What is needed —
Print, word for word, the part of the passage on Ricketts' Civil War service that opens with the words "During the subsequent" and closes with "from March 15.".

Document extract —
Segment Open

Ricketts' battery remained with the II Corps for the Overland Campaign. During the Battle of the Wilderness, a section of Ricketts' battery advanced on the Plank Road with Major General Winfield Scott Hancock's attack on the Confederate lines on May 5, 1864, at about 3:30 PM. The section accompanied BG George Getty's division of VI Corps, serving with Hancock at that time. A Confederate counterattack captured the section, but Col. Carroll's brigade recaptured the guns by 6:00 PM. BG Getty praised Ricketts for his "great coolness and courage" in this action.

Ricketts was engaged in support of Grant's offensive attacks on the Confederate positions in the Battle of Spotsylvania Court House on May 18, 1864, being moved up close to the captured Confederate works. He also supported Hancock's attack on Henagan's redoubt at the Battle of North Anna on May 23. The battery remained with II Corps throughout the remainder of the campaign, except at the Battle of Cold Harbor, when it was detached to serve with XVIII Corps on June 3.

Ricketts' battery crossed the James River with II Corps and participated in the Second Battle of Petersburg. Battery F fired some of the first federal shots into the beleaguered city. Ricketts' guns were on the battle front for two weeks until they were relieved by a battery from V Corps.

During the subsequent siege of Petersburg, Ricketts was promoted to higher ranks in the First Pennsylvania Light Artillery. When Major James H. Cooper reached the expiration of his term of service on August 8, 1864, Ricketts was named his successor. When, in 1865, Colonel R. M. West was commissioned colonel of the Fifth Pennsylvania Cavalry, Major Ricketts was promoted to the rank of colonel in his place to date from March 15.

During the early stages of the siege, Ricketts continued in command of his battery with II Corps. This included a role supporting BG Gershom Mott's division in the Second Battle of Deep Bottom. After returning to the Petersburg front, the battery was assigned to positions near the Jerusalem Plank Road. During this period, Capt. Ricketts presided over a court of inquiry into the loss of a gun at the Second Battle of Ream's Station. He also served on a board deciding which units could add the names of particular battles to their flags. In December 1864, Ricketts, as "acting major," commanded the II Corps batteries serving on the lines of IX Corps for a period of three weeks.

In 1865, Ricketts played a role in the Artillery Reserve; and, by the spring of 1865 he was assistant chief of artillery of IX Corps. Whenever the chief of artillery, Colonel John C. Tidball, was absent, Ricketts took charge of the guns of IX Corps in his place.

Segment Closed

Provided data —
Segment Open

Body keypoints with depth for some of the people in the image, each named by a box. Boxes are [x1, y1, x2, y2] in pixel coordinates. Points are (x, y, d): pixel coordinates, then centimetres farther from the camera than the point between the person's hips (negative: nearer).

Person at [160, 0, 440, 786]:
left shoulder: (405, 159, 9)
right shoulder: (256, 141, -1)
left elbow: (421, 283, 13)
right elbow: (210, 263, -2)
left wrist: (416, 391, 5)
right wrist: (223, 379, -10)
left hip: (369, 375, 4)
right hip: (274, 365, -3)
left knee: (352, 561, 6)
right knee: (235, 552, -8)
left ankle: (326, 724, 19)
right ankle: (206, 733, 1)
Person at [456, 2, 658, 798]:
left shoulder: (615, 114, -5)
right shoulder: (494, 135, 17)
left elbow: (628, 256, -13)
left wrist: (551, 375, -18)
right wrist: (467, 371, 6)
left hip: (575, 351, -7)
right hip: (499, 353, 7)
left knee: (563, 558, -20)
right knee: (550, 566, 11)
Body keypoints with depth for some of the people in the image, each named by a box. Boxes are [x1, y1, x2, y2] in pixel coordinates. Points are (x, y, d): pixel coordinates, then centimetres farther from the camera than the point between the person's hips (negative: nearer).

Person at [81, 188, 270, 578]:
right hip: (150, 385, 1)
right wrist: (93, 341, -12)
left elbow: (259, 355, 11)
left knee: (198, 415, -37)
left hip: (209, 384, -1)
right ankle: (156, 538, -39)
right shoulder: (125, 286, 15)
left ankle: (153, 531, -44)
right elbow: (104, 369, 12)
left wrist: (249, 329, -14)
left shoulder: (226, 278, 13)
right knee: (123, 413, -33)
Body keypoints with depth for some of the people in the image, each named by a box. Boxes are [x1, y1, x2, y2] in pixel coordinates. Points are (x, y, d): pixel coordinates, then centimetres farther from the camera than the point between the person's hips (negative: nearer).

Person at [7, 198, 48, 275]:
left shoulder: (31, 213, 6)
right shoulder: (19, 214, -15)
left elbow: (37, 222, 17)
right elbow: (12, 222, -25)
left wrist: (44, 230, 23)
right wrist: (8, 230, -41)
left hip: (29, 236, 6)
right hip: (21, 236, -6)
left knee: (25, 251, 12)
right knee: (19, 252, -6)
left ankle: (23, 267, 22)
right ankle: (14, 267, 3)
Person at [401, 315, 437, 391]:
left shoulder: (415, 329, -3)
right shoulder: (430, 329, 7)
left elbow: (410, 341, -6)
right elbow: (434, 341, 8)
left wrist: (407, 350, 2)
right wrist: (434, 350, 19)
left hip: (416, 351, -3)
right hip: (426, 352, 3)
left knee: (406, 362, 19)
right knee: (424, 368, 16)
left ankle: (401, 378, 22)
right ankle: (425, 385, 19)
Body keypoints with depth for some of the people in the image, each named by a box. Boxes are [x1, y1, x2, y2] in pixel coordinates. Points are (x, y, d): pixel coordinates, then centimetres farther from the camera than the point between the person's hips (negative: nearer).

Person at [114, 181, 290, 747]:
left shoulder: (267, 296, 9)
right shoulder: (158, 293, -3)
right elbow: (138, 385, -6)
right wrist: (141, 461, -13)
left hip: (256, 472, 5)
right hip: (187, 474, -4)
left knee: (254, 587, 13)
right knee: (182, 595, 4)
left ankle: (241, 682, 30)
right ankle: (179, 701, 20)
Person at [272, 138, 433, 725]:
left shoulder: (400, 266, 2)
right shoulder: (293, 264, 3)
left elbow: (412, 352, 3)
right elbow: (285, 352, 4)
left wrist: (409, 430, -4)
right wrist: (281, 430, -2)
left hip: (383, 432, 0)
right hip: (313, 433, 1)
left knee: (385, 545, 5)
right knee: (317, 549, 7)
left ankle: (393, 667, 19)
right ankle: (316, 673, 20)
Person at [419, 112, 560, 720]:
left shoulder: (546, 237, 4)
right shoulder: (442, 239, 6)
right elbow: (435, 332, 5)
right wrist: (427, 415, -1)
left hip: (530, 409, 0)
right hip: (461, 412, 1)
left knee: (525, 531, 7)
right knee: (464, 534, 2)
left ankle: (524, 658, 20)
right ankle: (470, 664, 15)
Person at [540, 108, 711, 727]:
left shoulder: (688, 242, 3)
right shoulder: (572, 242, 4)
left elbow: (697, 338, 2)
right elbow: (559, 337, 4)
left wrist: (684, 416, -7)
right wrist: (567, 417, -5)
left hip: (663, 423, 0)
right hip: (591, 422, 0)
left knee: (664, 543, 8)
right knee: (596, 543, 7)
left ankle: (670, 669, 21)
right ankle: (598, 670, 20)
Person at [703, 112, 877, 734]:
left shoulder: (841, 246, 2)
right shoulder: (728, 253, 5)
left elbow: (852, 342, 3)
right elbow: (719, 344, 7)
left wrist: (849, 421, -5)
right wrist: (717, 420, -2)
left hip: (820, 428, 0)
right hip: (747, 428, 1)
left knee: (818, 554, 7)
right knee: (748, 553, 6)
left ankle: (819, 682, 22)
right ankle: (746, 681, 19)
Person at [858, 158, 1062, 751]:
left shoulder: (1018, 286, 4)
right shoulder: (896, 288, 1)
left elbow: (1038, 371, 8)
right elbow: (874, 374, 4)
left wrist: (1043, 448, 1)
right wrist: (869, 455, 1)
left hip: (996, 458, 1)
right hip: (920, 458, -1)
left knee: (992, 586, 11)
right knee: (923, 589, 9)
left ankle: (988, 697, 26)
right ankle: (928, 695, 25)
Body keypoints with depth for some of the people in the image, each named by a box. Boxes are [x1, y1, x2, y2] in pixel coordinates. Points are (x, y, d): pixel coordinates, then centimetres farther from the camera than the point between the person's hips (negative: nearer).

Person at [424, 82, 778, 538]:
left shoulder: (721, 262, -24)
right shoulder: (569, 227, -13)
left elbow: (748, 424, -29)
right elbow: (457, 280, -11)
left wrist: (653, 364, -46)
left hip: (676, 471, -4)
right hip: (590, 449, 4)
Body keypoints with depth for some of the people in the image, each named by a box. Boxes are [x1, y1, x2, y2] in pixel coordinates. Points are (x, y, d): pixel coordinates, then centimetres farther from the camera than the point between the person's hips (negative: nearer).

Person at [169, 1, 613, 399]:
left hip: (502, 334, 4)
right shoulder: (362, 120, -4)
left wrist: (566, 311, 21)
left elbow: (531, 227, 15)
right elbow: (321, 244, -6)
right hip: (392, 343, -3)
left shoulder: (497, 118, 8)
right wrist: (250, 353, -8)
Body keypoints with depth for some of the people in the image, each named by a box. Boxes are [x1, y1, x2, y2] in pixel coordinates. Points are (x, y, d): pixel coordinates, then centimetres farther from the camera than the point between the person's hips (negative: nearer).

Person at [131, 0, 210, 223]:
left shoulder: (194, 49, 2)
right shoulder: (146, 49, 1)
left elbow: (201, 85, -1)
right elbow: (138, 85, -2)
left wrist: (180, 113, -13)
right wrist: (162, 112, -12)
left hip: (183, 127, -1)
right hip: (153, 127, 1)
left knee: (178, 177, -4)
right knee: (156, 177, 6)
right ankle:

Segment Closed

The completed task —
During the subsequent siege of Petersburg, Ricketts was promoted to higher ranks in the First Pennsylvania Light Artillery. When Major James H. Cooper reached the expiration of his term of service on August 8, 1864, Ricketts was named his successor. When, in 1865, Colonel R. M. West was commissioned colonel of the Fifth Pennsylvania Cavalry, Major Ricketts was promoted to the rank of colonel in his place to date from March 15.